** begin WORKING DATA **
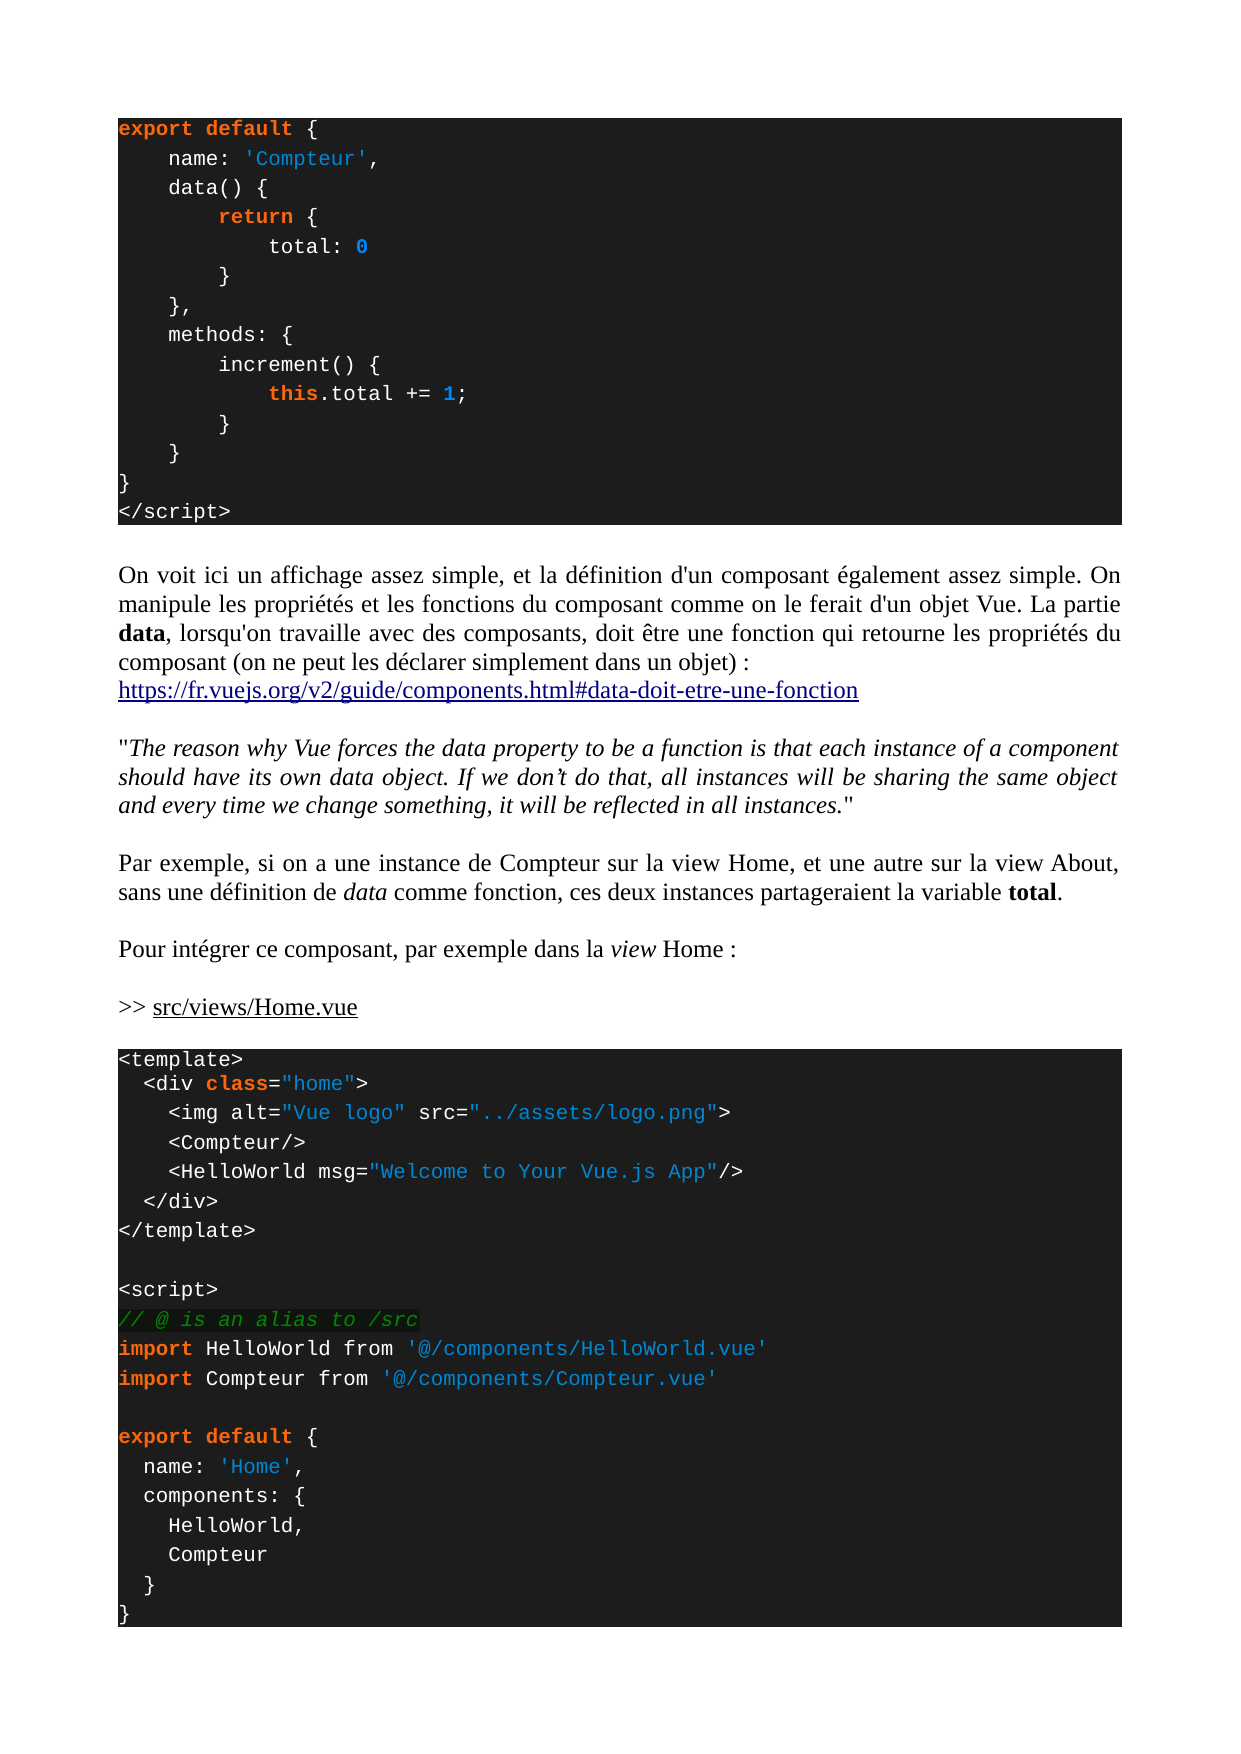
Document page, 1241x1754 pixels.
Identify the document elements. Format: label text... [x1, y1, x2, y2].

text // @ is an alias to /src [118, 1308, 1122, 1332]
text total: 0 [118, 236, 1122, 260]
text increment() { [118, 354, 1122, 378]
text >> src/views/Home.vue [118, 992, 1122, 1020]
text return { [118, 207, 1122, 230]
text Par exemple, si on a une instance de Compteur sur la view Home, et une autre sur la view About, sans une définition de data comme fonction, ces deux instances partageraient la variable total. [118, 848, 1122, 905]
text <img alt="Vue logo" src="../assets/logo.png"> [118, 1102, 1122, 1126]
text } [118, 1603, 1122, 1627]
text export default { [118, 1426, 1122, 1450]
text data() { [118, 177, 1122, 201]
text import Compteur from '@/components/Compteur.vue' [118, 1367, 1122, 1391]
text "The reason why Vue forces the data property to be a function is that each instance of a component should have its own data object. If we don’t do that, all instances will be sharing the same object and every time we change something, it will be reflected in all instances." [118, 733, 1122, 819]
text Pour intégrer ce composant, par exemple dans la view Home : [118, 934, 1122, 963]
text } [118, 1574, 1122, 1597]
text </script> [118, 501, 1122, 525]
text <HelloWorld msg="Welcome to Your Vue.js App"/> [118, 1161, 1122, 1185]
text <Compteur/> [118, 1132, 1122, 1155]
text <script> [118, 1279, 1122, 1303]
text https://fr.vuejs.org/v2/guide/components.html#data-doit-etre-une-fonction [118, 675, 1122, 704]
text </div> [118, 1191, 1122, 1214]
text name: 'Home', [118, 1456, 1122, 1479]
text }, [118, 295, 1122, 319]
text } [118, 413, 1122, 437]
text this.total += 1; [118, 383, 1122, 407]
text } [118, 442, 1122, 466]
text <div class="home"> [118, 1073, 1122, 1096]
text export default { [118, 118, 1122, 142]
text } [118, 472, 1122, 496]
text import HelloWorld from '@/components/HelloWorld.vue' [118, 1338, 1122, 1362]
text } [118, 266, 1122, 289]
text Compteur [118, 1544, 1122, 1568]
text <template> [118, 1049, 1122, 1073]
text name: 'Compteur', [118, 148, 1122, 171]
text components: { [118, 1485, 1122, 1509]
text </template> [118, 1220, 1122, 1244]
text HelloWorld, [118, 1515, 1122, 1538]
text methods: { [118, 324, 1122, 348]
text On voit ici un affichage assez simple, et la définition d'un composant également assez simple. On manipule les propriétés et les fonctions du composant comme on le ferait d'un objet Vue. La partie data, lorsqu'on travaille avec des composants, doit être une fonction qui retourne les propriétés du composant (on ne peut les déclarer simplement dans un objet) : [118, 560, 1122, 675]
** end WORKING DATA **
Copy every line of the entries above word for word, but leave the pictures out.

**ANSWER TO THIS PROBLEM**
Document page, 1241x1754 pixels.
Identify the document elements. Format: label text... [x1, y1, x2, y2].

text // @ is an alias to /src [118, 1308, 1122, 1332]
text total: 0 [118, 236, 1122, 260]
text increment() { [118, 354, 1122, 378]
text >> src/views/Home.vue [118, 992, 1122, 1020]
text return { [118, 207, 1122, 230]
text Par exemple, si on a une instance de Compteur sur la view Home, et une autre sur la view About, sans une définition de data comme fonction, ces deux instances partageraient la variable total. [118, 848, 1122, 905]
text <img alt="Vue logo" src="../assets/logo.png"> [118, 1102, 1122, 1126]
text } [118, 1603, 1122, 1627]
text export default { [118, 1426, 1122, 1450]
text data() { [118, 177, 1122, 201]
text import Compteur from '@/components/Compteur.vue' [118, 1367, 1122, 1391]
text "The reason why Vue forces the data property to be a function is that each instance of a component should have its own data object. If we don’t do that, all instances will be sharing the same object and every time we change something, it will be reflected in all instances." [118, 733, 1122, 819]
text Pour intégrer ce composant, par exemple dans la view Home : [118, 934, 1122, 963]
text } [118, 1574, 1122, 1597]
text </script> [118, 501, 1122, 525]
text <HelloWorld msg="Welcome to Your Vue.js App"/> [118, 1161, 1122, 1185]
text <Compteur/> [118, 1132, 1122, 1155]
text <script> [118, 1279, 1122, 1303]
text https://fr.vuejs.org/v2/guide/components.html#data-doit-etre-une-fonction [118, 675, 1122, 704]
text </div> [118, 1191, 1122, 1214]
text name: 'Home', [118, 1456, 1122, 1479]
text }, [118, 295, 1122, 319]
text } [118, 413, 1122, 437]
text this.total += 1; [118, 383, 1122, 407]
text } [118, 442, 1122, 466]
text <div class="home"> [118, 1073, 1122, 1096]
text export default { [118, 118, 1122, 142]
text } [118, 472, 1122, 496]
text import HelloWorld from '@/components/HelloWorld.vue' [118, 1338, 1122, 1362]
text } [118, 266, 1122, 289]
text Compteur [118, 1544, 1122, 1568]
text <template> [118, 1049, 1122, 1073]
text name: 'Compteur', [118, 148, 1122, 171]
text components: { [118, 1485, 1122, 1509]
text </template> [118, 1220, 1122, 1244]
text HelloWorld, [118, 1515, 1122, 1538]
text methods: { [118, 324, 1122, 348]
text On voit ici un affichage assez simple, et la définition d'un composant également assez simple. On manipule les propriétés et les fonctions du composant comme on le ferait d'un objet Vue. La partie data, lorsqu'on travaille avec des composants, doit être une fonction qui retourne les propriétés du composant (on ne peut les déclarer simplement dans un objet) : [118, 560, 1122, 675]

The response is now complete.